The lines to reproduce run from the one containing "15. Akhtar S." through the end of the records below. Reproduce them exactly and add nothing.

[Extracted page text data]
═══

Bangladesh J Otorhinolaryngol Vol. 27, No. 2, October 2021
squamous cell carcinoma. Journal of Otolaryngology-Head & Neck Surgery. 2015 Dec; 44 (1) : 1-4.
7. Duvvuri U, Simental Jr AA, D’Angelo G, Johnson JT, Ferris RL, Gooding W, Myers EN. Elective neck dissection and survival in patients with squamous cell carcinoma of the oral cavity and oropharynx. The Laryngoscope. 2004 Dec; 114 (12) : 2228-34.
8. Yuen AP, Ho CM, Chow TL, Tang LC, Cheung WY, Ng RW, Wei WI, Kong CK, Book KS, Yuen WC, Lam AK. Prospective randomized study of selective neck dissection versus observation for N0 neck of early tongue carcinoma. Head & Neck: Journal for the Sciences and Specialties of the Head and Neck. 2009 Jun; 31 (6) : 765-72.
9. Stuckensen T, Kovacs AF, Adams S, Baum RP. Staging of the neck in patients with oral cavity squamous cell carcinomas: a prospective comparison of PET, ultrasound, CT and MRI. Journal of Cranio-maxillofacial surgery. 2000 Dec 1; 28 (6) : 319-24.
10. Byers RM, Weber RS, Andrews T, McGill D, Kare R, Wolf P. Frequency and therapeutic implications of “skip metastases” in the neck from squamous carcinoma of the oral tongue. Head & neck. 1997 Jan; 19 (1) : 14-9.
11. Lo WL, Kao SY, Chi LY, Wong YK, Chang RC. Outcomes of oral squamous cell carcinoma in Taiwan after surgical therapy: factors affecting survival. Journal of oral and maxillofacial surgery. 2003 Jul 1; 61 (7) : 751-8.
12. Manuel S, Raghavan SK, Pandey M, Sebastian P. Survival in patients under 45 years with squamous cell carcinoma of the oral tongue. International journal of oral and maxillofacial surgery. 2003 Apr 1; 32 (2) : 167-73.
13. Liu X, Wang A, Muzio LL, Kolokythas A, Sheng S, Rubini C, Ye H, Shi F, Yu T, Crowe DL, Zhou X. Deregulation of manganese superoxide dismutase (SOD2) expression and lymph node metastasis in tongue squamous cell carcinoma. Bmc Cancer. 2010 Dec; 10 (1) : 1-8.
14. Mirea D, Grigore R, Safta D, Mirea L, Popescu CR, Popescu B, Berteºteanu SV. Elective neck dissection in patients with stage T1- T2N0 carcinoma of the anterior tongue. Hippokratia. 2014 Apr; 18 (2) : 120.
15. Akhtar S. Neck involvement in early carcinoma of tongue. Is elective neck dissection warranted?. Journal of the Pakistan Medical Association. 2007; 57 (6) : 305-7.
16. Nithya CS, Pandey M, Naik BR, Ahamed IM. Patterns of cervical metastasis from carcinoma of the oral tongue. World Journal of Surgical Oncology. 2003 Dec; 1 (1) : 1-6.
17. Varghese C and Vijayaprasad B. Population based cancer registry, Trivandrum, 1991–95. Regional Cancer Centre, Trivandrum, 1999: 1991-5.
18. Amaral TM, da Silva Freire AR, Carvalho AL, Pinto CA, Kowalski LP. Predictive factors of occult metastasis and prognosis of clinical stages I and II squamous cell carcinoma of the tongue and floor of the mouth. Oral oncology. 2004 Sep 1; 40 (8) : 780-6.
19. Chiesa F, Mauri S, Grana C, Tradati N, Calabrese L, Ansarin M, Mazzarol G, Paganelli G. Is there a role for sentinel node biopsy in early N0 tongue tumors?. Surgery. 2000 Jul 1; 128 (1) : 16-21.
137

═══

* [EXERCISE ANSWER]:
15. Akhtar S. Neck involvement in early carcinoma of tongue. Is elective neck dissection warranted?. Journal of the Pakistan Medical Association. 2007; 57 (6) : 305-7.
16. Nithya CS, Pandey M, Naik BR, Ahamed IM. Patterns of cervical metastasis from carcinoma of the oral tongue. World Journal of Surgical Oncology. 2003 Dec; 1 (1) : 1-6.
17. Varghese C and Vijayaprasad B. Population based cancer registry, Trivandrum, 1991–95. Regional Cancer Centre, Trivandrum, 1999: 1991-5.
18. Amaral TM, da Silva Freire AR, Carvalho AL, Pinto CA, Kowalski LP. Predictive factors of occult metastasis and prognosis of clinical stages I and II squamous cell carcinoma of the tongue and floor of the mouth. Oral oncology. 2004 Sep 1; 40 (8) : 780-6.
19. Chiesa F, Mauri S, Grana C, Tradati N, Calabrese L, Ansarin M, Mazzarol G, Paganelli G. Is there a role for sentinel node biopsy in early N0 tongue tumors?. Surgery. 2000 Jul 1; 128 (1) : 16-21.
137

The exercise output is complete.